2. ec2021_balwada_etal¶
(For accessing a jupyter lab environment to interact with the notebook)
(For accessing the dashboard directly)
Interactive visualization tools for ocean glider data¶
Dhruv Balwada, Scott Henderson, & Alison Gray¶
University of Washington¶
Ocean gliders are observational platforms that sample the ocean at fine spatial and temporal resolutions. The resulting datasets contain measurements of physical variables, such as temperature, salinity, velocity, as well as biogeochemical variables, such as oxygen, nutrients, chlorophyll, at scales where the variability is generated by mesoscale and submesoscale flows (1-100 km scales). The measured variables often vary over orders of magnitude as a function of scale and are correlated with each other. Thus, insights can be gained rapidly if a scientist has the ability to interact with the data, and is able to adjust the zoom level, vary colormaps, or co-plot and rapidly switch between different variables. Traditionally achieving these interactive capabilities has been a challenging software development task, which deters most time-crunched scientists. In some cases when the interactive visualization platforms are built, they have been so data- and task-specific that they can not easily be ported to new datasets or additional analysis capabilities can not be added as required.

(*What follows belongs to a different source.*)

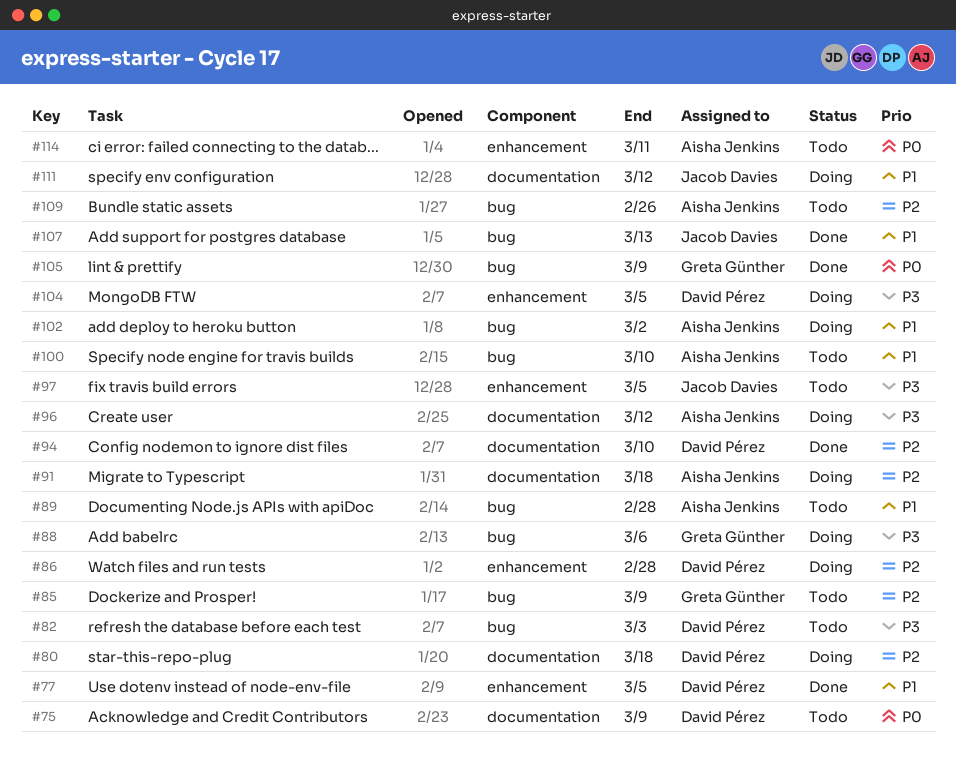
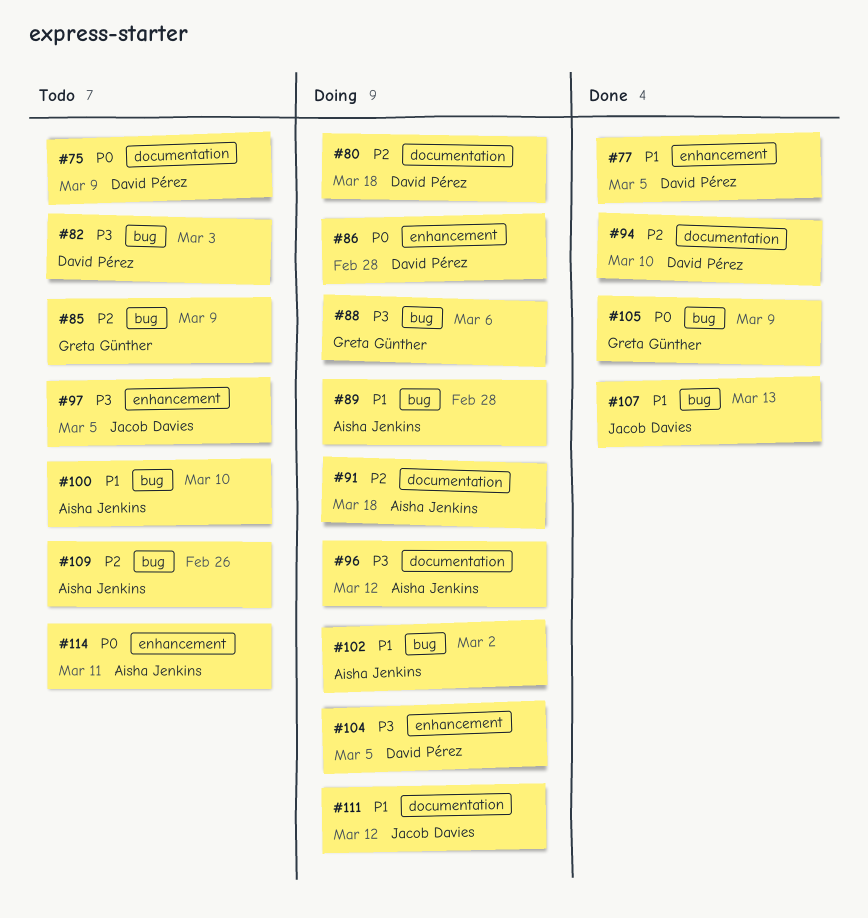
#86, priority: P2 -> P0
#89, status: Todo -> Doing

Here we demonstrate how Python’s Holoviz visualization ecosystem (https://holoviz.org/) can be coupled with the glider data analysis toolbox GliderTools (https://glidertools.readthedocs.io) to rapidly generate interactive dashboards to explore glider datasets. The tools and code presentation in the jupyter notebook have been developed with the purpose of ease of use and portability, and they can easily be modified to new datasets and analysis/visualization needs.